On being single again
Nine months ago my creative partners and I aligned our mid-life crises and quit our cosy network ad agency jobs to launch our own company. Despite all having kids in education and mortgages to pay, we swapped the relative security for the frontiers of start-up land. It’s akin to being newly single, having been in a comfortable marriage for years. This is the story of how we learned to date.
Your Tinder profile is the easy bit
Nine months on, there’s one piece of universal wisdom that’s worth bearing in mind: be clear on what you stand for.
Our agency positioning is the equivalent of a Tinder profile (or so I’m told – clearly as a happily married man, I have no first-hand knowledge of such things).
We set out with crystal clarity about what we offer to our clients – advertising with value that lives well beyond the initial media plan. Advertising that pays back and is an investment not a cost.
It’s not a random positioning. It’s based on a genuine issue in the marketplace. With a proliferation of media channels, consumers are assailed with so many micro commercial messages across Facebook, Instagram, Twitter, Sky, cinema, radio and outdoor, that they pass in a blur of indistinctiveness. Marketers, for their part, feel obliged to fill every available channel. With micro-messaging comes the illusion of micro-cost.
So our positioning is a counter to this atomised world. We advocate big ideas that have a more lasting resonance – or glory.
The dating game
Andy Nairn, co-founder of advertising agency Lucky Generals, gave me some good advice when we opened our doors: "The clients you think might be up for it won’t materialise, but you’ll get business from sources you haven’t even thought about."
He was absolutely right. Within our first six months we had pitched and won accounts for Propertymark, Covered Insurance, the Endometriosis UK charity, Polaroid, and Worcester Bosch.
None of this came through the conventional channel of intermediary. Instead it was a mixture of referrals and word of mouth from industry colleagues and friends.
Delivery: never swipe right casually
But dating in our world isn’t just about your dance-card with potential clients. It’s also about choosing the right partners.
Rather than grow our workforce and overhead, we have chosen to keep it tight and partner with brilliant delivery companies instead. Senior strategy, creative design and delivery supervision remains with the agency, but we choose partners, not suppliers, to deliver production excellence.
This places huge pressure on those relationships. But it also offers huge opportunity. It means we create genuine relationships with companies that other agencies treat as "suppliers".

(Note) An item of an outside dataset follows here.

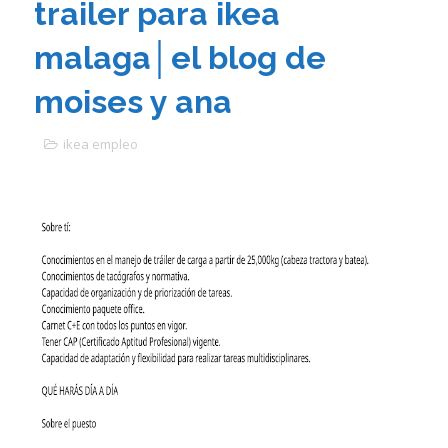
trailer para ikea
malaga│el blog de
moises y ana
ikea empleo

With Curious Productions, we have found a like-minded group of souls to work with us on digital advertising, filmed content and print post-production. Pixello built for us a doomsday-countdown website for the launch of the new Polaroid OneStep2 camera. With Burger films we have a TV production partner with whom we have pulled rabbits from hats.
But is big beautiful?
But in the course of true love, there comes a time when your beloved wants more. How do you crack the irony that the success you helped create might fuel your client’s desire for a bigger agency partner?
Our partnership with SDL might provide the answer. Its network offers us the ability to scale across international boundaries, because it’s in the business of content production, translation and creative trans creation. Its positioning as kings of content and its footprint of 55 offices in 38 countries offers us the ability to cross international boundaries.
This means that for a client we can create sexy little Instagram story films and be confident that they’re going to be as beautifully told to Kveta in Slovakia as they will be to Giulia in Italy.
Following Sir Martin Sorrell’s resignation from WPP, the analysts swooped on the thought that WPP has become more about duplication than delivery. More process than creative. We’re now firmly positioned to circumvent this. If you’re a client with eyes for creativity and international reach, it turns out that you can have it all.